The short version: my logs query usage has been climbing steadily for about 40 hours and I can’t figure out what’s actually running the queries. grafanacloud_logs_instance_query_overage has been rising at a very consistent ~7.5/hr since roughly June 20, 22:00 UTC, and it’s now around 312 — which is strange, because I only ingest about 59 MiB of logs total. So it’s almost entirely query volume, not data.
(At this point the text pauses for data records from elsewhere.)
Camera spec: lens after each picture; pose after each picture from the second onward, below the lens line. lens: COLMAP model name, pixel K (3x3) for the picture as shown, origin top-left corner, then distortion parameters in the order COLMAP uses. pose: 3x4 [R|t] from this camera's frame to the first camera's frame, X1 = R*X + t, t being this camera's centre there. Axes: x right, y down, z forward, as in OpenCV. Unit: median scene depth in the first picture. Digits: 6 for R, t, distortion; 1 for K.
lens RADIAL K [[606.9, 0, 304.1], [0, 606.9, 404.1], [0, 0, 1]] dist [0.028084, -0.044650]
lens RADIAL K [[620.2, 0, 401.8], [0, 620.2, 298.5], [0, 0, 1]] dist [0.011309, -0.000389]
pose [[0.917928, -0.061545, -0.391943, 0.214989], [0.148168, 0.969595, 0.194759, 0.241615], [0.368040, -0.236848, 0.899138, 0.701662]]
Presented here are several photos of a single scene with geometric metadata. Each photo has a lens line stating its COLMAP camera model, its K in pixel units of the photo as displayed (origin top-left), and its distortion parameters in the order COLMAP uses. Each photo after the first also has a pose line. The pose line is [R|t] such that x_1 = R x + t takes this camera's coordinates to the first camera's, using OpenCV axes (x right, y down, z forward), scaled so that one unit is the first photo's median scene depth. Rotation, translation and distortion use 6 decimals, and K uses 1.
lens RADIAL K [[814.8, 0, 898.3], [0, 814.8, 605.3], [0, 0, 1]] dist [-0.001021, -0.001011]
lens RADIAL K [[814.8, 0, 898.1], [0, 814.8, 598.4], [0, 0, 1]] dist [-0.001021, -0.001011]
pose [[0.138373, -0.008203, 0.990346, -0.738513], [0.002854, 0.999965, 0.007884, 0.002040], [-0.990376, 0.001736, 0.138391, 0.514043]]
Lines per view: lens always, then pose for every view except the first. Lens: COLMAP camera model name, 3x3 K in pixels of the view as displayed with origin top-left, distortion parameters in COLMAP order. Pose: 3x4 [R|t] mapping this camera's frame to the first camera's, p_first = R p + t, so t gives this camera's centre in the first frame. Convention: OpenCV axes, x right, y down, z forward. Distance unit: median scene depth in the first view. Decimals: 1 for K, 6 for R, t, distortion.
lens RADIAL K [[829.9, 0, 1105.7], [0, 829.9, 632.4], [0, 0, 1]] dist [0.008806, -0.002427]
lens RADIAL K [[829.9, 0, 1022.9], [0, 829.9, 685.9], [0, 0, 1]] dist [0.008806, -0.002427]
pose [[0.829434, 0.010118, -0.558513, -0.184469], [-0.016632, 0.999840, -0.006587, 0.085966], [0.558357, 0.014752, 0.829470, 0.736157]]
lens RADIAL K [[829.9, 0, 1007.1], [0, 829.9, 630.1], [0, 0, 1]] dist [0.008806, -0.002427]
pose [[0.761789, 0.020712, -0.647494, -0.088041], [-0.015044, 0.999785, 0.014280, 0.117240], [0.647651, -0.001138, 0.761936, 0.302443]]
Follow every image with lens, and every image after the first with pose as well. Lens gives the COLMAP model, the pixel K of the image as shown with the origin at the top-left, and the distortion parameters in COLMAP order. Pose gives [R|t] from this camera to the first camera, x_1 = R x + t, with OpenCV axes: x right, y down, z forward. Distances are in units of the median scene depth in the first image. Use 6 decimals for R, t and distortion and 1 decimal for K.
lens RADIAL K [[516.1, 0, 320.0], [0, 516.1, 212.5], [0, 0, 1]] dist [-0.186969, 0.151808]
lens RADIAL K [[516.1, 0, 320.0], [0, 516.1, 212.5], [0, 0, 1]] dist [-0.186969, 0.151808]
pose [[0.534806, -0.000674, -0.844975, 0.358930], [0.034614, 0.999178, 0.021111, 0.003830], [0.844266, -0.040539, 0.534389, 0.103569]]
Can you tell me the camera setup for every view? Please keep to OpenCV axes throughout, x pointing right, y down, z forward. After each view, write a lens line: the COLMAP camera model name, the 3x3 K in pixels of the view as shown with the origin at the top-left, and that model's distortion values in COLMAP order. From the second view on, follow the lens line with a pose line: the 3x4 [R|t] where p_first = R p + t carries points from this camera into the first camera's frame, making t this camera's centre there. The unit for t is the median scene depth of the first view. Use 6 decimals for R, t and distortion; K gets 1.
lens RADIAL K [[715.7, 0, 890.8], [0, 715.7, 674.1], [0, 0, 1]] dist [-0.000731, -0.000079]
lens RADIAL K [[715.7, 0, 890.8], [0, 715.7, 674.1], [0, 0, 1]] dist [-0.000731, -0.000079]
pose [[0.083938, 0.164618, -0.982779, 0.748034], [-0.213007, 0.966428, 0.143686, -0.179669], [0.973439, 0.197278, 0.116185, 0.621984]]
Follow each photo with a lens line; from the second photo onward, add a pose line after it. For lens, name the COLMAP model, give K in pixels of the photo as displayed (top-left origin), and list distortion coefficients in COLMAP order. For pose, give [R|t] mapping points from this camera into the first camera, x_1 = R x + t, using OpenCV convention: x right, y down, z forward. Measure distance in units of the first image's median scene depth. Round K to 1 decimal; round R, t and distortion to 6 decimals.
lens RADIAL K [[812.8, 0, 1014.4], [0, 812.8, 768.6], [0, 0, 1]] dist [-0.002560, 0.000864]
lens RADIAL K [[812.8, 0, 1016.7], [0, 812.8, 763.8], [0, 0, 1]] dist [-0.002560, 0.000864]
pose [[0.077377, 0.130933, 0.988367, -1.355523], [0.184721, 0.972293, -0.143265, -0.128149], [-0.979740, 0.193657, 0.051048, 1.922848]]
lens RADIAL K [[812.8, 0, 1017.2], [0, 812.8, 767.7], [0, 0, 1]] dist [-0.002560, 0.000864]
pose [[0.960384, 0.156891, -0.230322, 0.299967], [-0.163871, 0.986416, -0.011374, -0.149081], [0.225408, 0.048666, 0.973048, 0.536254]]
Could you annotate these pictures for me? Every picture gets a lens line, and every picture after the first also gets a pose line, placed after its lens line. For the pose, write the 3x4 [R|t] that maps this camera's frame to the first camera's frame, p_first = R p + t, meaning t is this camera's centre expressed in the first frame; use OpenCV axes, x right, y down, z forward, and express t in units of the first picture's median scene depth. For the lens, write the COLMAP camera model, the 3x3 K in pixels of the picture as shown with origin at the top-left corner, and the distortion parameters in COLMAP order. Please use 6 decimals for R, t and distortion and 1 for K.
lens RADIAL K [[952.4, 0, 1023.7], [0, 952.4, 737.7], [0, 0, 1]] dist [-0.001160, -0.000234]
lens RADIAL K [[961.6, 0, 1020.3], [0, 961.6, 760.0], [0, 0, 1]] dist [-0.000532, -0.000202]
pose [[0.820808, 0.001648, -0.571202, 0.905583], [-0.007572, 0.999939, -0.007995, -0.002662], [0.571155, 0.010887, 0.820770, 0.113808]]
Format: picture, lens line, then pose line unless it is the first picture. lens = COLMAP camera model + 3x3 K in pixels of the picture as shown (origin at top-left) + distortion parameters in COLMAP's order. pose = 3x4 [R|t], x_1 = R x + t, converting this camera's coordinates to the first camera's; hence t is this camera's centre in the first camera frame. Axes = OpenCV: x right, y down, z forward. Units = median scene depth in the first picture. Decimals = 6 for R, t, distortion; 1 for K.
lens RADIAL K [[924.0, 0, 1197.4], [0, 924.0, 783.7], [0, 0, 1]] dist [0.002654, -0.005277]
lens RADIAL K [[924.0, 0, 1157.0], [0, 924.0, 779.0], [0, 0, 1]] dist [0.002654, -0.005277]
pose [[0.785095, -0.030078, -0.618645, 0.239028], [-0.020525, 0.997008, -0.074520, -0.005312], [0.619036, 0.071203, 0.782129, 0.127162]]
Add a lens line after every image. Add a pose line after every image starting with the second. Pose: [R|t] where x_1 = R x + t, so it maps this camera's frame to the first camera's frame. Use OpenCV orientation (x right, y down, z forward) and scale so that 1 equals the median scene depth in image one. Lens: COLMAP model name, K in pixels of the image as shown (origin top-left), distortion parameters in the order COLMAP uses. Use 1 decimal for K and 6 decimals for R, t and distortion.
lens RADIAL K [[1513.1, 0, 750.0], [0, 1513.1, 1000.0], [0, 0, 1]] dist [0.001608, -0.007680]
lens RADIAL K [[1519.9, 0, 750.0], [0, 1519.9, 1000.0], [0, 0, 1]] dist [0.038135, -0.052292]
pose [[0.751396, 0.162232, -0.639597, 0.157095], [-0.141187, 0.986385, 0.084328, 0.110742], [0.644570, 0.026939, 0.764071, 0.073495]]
What’s got me stuck is that I can’t find the queries. In the usage-insights request log ({instance_id=“1611752”} |= “request timings”), the only thing hitting the instance since about June 22, 03:47 UTC is my three alert rules doing quick instant queries every 60s. (Before that there were some query_range queries under my own username, but they stop in the log at 03:47 — and the usage kept right on climbing afterward anyway, so they don’t seem to explain it.) Meanwhile grafanacloud_logs_instance_query_bytes:rate5m on the querier is still sitting around 700–800M right now. So a couple of metrics say something’s scanning a lot, but I can’t find any matching query in the log — and it’s been climbing all night while my laptop was asleep.
I did look into the Loki Query Fair Usage dashboard, but nothing really jumped out. The top “bytes-by-source” result was “grafana-alerts”, but everything was showing in the 10s of MiB, so that doesn’t seem like it could be the thing.
I’ve gone through everything I can think of on my end — revoked all my sessions, checked my access-policy tokens (the only one is write-only, so it can’t query), no service accounts of mine, no dashboards or recording rules pointing at the logs — and I’m honestly out of ideas. Any ideas for how to continue to triage this would be very helpful!